Hiltzik notes that the Federal Trade Commission thought it had essentially eliminated pay-for-delay after 1999 by more aggressive enforcement, and a 2003 federal appeals court decision ruled pay-for-delay deals illegal. But since then, other courts have approved selected pay-for-delay deals. Plus a provision to ban these deals got sliced out of the Obama health reform law at the last minute. The net result:

"The number of pay-for-delay deals has soared in recent years. In fiscal 2010, brand and generic drug makers resolved 113 patent disputes, up from 68 the year before. Of those, at least 31 involved payment to the generics firm, up from 19 the year before.

The FTC's figures may understate the number of deals involving payment, because the industry is getting more clever at avoiding straight cash payoffs and disguising them as transactions such as licensing, marketing or manufacturing agreements, many of which the agency believes are shams.

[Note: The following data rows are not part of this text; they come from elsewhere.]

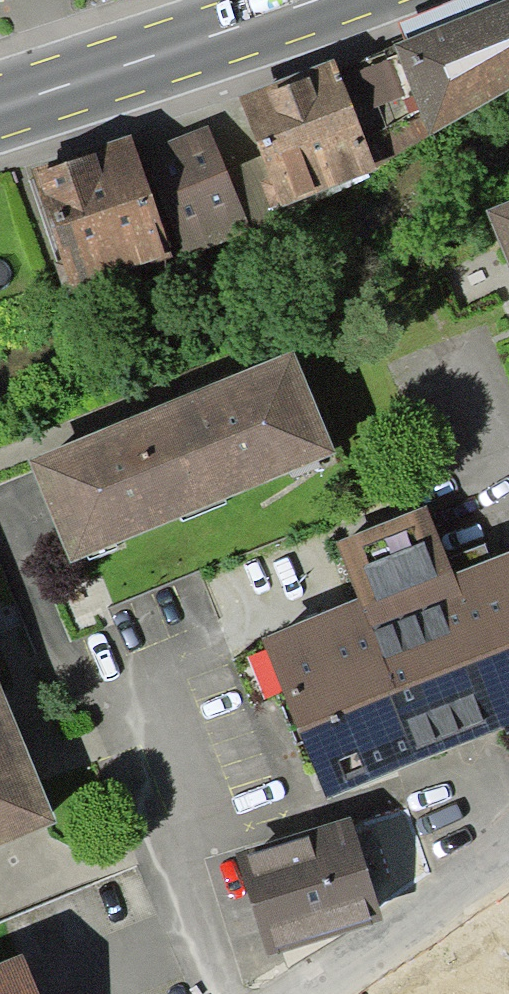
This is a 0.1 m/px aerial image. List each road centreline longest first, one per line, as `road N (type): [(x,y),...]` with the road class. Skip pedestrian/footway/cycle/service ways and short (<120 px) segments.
road 1 (secondary): [(318,0),(0,109)]
road 2 (residential): [(295,993),(508,846)]

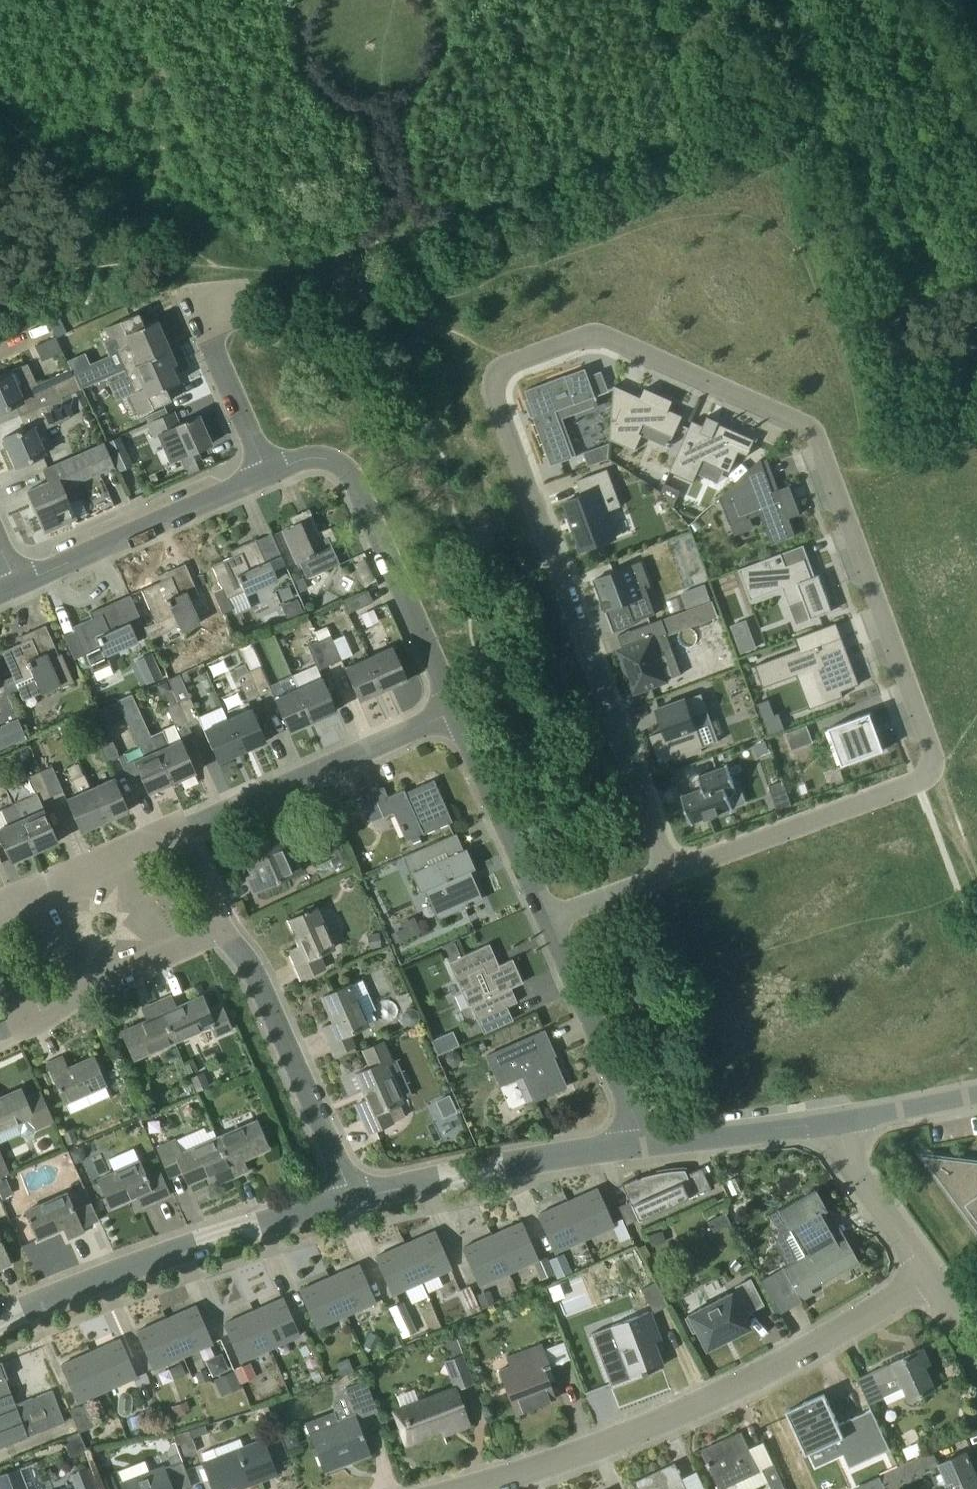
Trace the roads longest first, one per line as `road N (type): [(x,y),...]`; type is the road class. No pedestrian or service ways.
road 1 (residential): [(666,874),(496,401),(506,366),(581,334),(813,430),(934,756),(921,781)]
road 2 (residential): [(465,1488),(616,1443),(778,1371),(929,1273)]
road 3 (residential): [(0,1323),(251,1223),(360,1192)]
road 4 (residential): [(269,474),(291,462),(326,460),(363,488),(455,713)]
road 5 (residential): [(360,1192),(223,921)]
road 6 (residential): [(178,832),(455,713)]
road 7 (residential): [(360,1192),(645,1145)]
road 8 (residential): [(921,781),(666,874)]
road 9 (residential): [(22,582),(269,474)]
road 10 (residential): [(548,919),(645,1145)]
road 11 (residential): [(455,713),(548,919)]
road 12 (residential): [(23,1011),(223,921)]
road 13 (residential): [(0,906),(178,832)]
road 14 (residential): [(269,474),(205,329),(223,305)]
road 15 (residential): [(929,1273),(822,1122)]
road 16 (residential): [(645,1145),(822,1122)]
road 17 (residential): [(822,1122),(976,1092)]
road 18 (residential): [(666,874),(548,919)]

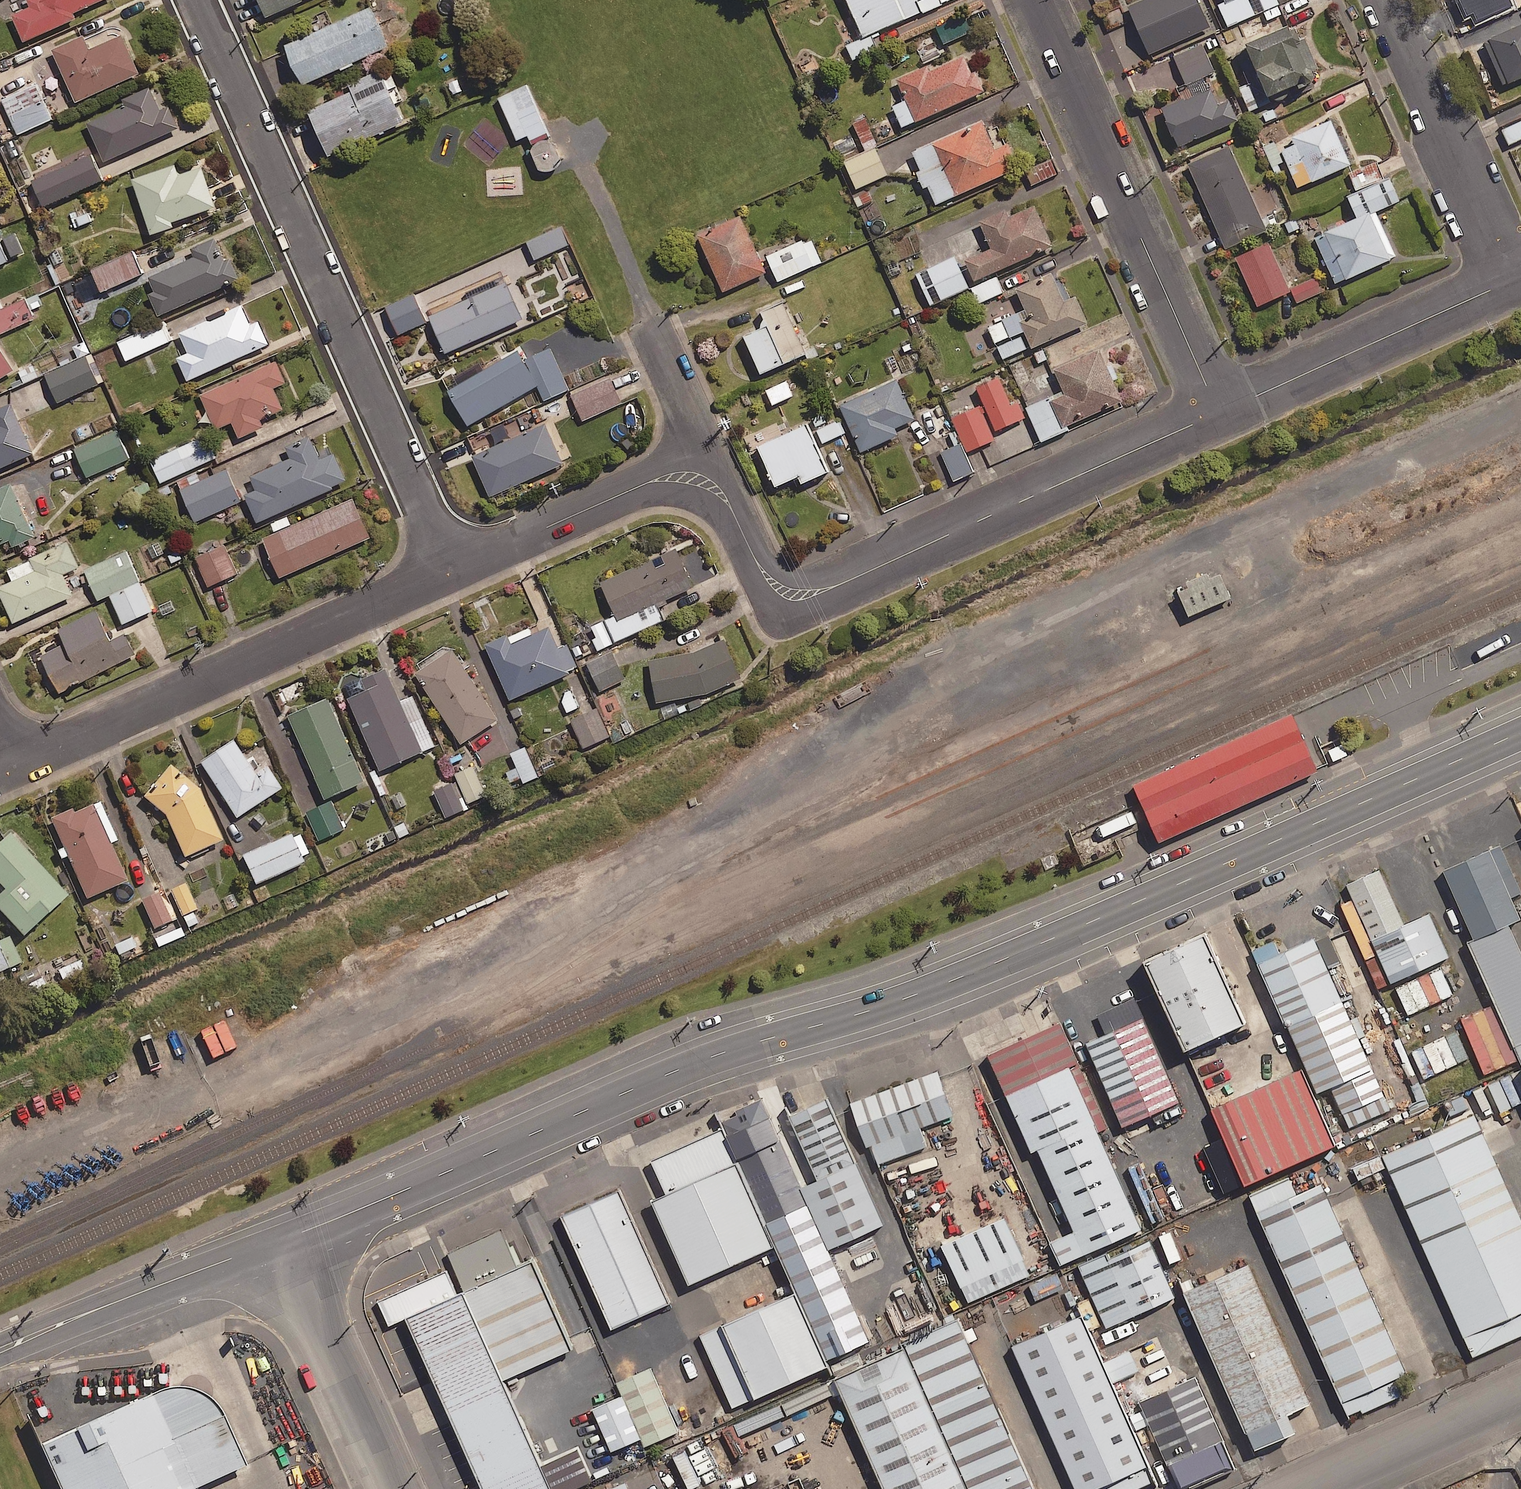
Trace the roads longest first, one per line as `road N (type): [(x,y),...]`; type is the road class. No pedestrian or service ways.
road 1 (unclassified): [(1520,729),(1000,957),(638,1085),(285,1237)]
road 2 (residential): [(451,569),(196,0)]
road 3 (residential): [(1216,415),(797,601),(762,573),(723,490)]
road 4 (residential): [(15,764),(451,569)]
road 5 (residential): [(1216,415),(1033,0)]
road 6 (residential): [(1511,282),(1216,415)]
road 7 (residential): [(1511,282),(1385,0)]
road 8 (unclassified): [(285,1237),(0,1351)]
road 9 (residential): [(451,569),(661,477),(705,477),(723,490)]
road 10 (unclassified): [(285,1237),(394,1488)]
road 11 (unclassified): [(1312,1488),(1520,1398)]
road 12 (residential): [(723,490),(647,323)]

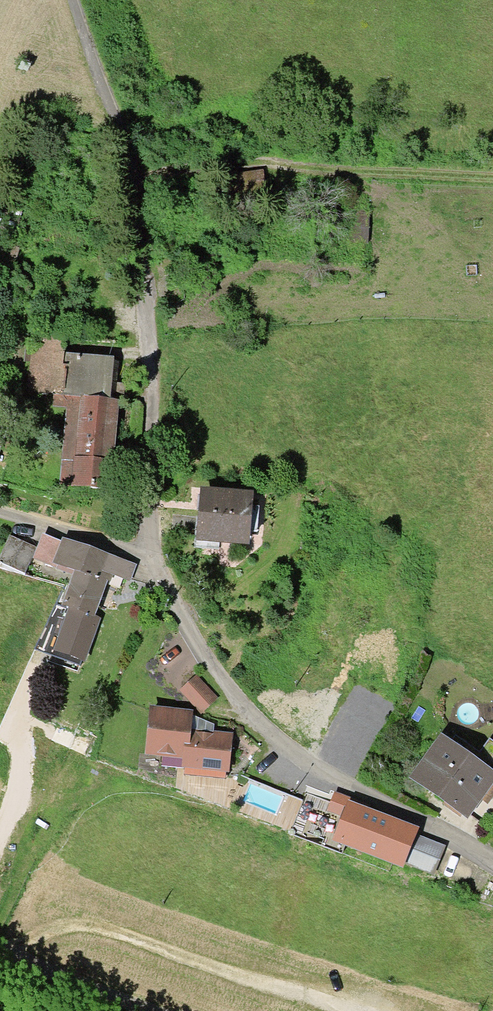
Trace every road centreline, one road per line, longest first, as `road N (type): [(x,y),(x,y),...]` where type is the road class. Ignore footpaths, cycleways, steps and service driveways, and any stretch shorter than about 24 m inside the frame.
road 1 (residential): [(492,859),(290,750),(203,655),(147,562)]
road 2 (track): [(132,182),(254,164),(492,180)]
road 3 (residential): [(147,562),(152,436),(140,230)]
road 4 (track): [(140,230),(130,167),(72,0)]
road 5 (unclassified): [(0,945),(157,1010)]
road 6 (residential): [(147,562),(0,511)]

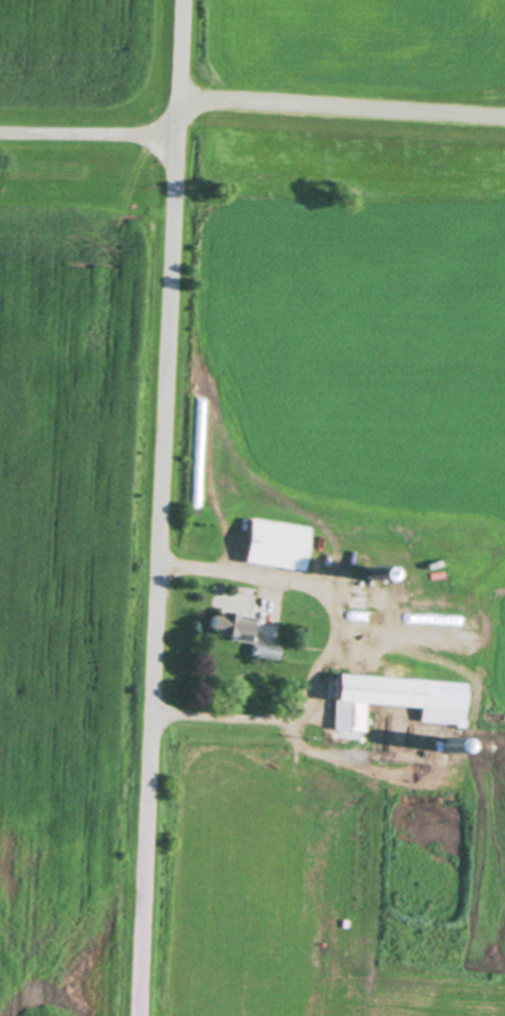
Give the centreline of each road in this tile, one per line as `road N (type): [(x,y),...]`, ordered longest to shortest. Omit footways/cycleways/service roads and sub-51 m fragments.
road 1 (residential): [(136,1015),(179,0)]
road 2 (residential): [(174,137),(0,134)]

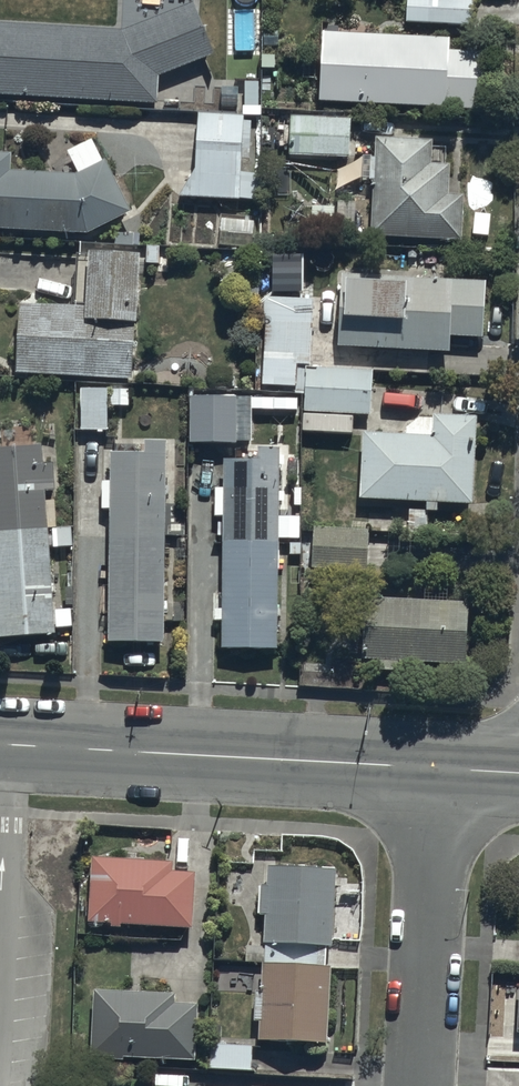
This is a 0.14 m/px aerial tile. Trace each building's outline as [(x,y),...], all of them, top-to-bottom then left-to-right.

'Settlements are becoming more sophisticated,' Hemphill [C. Scott Hemphill of Columbia Law School] agrees. When suspect deals are made, he says, the burden of proof should be on the companies to justify them. 'It should be the drug makers' jobs to explain why these payments are innocent rather than the government's job to explain why they're inherently bad.'"

Hiltzik begins his column by noting that both the brand-name and the generic drug industries have lately rolled out their big guns in defense of pay-for-delay, arguing that it's really in the public interest. As Hiltzik sagely comments, "When [these two warring factions] land on the same side of an issue it's a good guess that the consumer is getting whacked."